麻友さんと絡んでどのくらい時間が経っただろうか。日付はもう変わっているような気がする。あたしは途中から、体がどういう状態なのかもわからないほどの感覚に陥っていた。ずっと昇りっぱなしだった。
「どうだった?」
余裕のある表情で言う麻友さん。けど麻友さんに色々教えてもらって麻友さんの色っぽい声もたくさん聞けた。上手にできたかはわからないけど、麻友さんも何度か導くことはできたようだ。
「さ、最高、でした」
呼吸が整わない。けど本当に最高だった。たくさん恥ずかしい声も出た。いつも一人で慰めていた自分の身。まだこれほどまでに未開発だったのかと思い知らされた。そして麻友さんの身体を心置きなく味わった。
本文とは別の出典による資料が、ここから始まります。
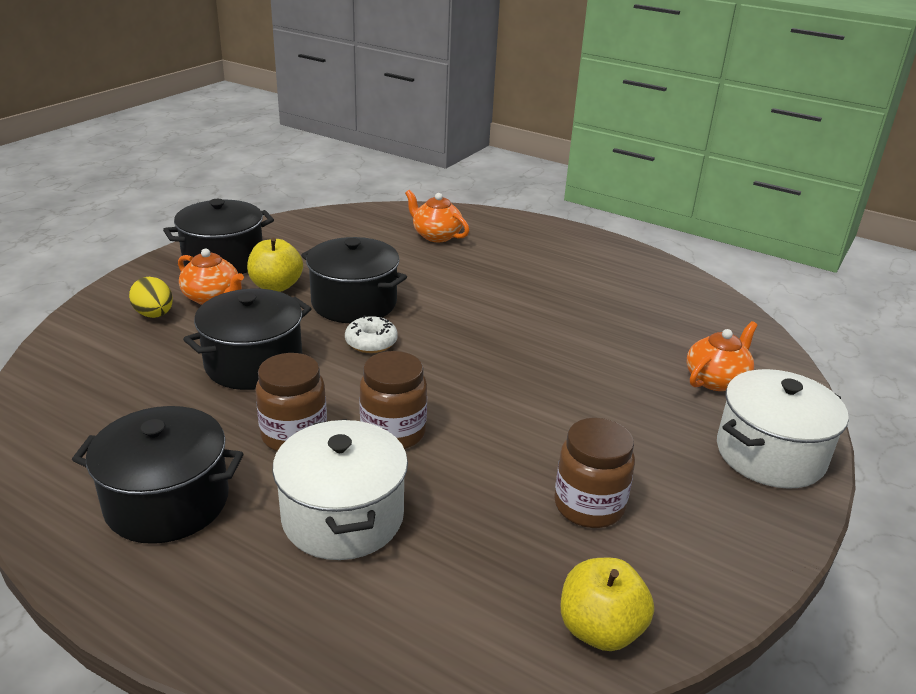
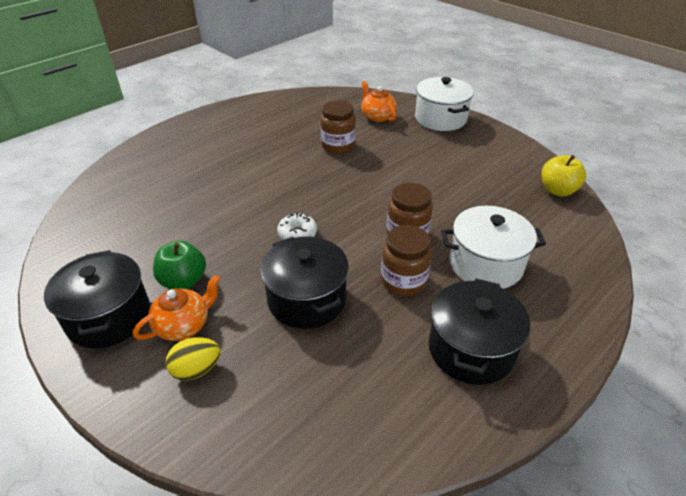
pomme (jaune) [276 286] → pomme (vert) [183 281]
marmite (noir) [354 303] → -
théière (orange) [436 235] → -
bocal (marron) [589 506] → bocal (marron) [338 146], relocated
「女同士だと色々と好みはあるから、パートナーとよく確認し合って自分たちに合う形を見つけてね」
「わかりました」
「梨花ちゃんにパートナーができる前ならまた誘ってもいい?」
「はい。ぜひお願いします」
嬉しい。麻友さんがまた相手をしてくれる。こんなに素敵な女性が。
「梨花ちゃんも上手にできてたわ。私びっくりしちゃった。とても良かったわ」
「そんな……」
恥ずかしい。けどこれはお世辞ではないと思いたい。また相手をしてくれるのだから、これをあたしの自信にしたい。
「麻友さん。ありがとうございます」
そう言うと麻友さんは優しくキスをしてくれた。たくさん指導してもらった。たくさん快楽を与えてくれた。あたしは心地よい眠りに就いた。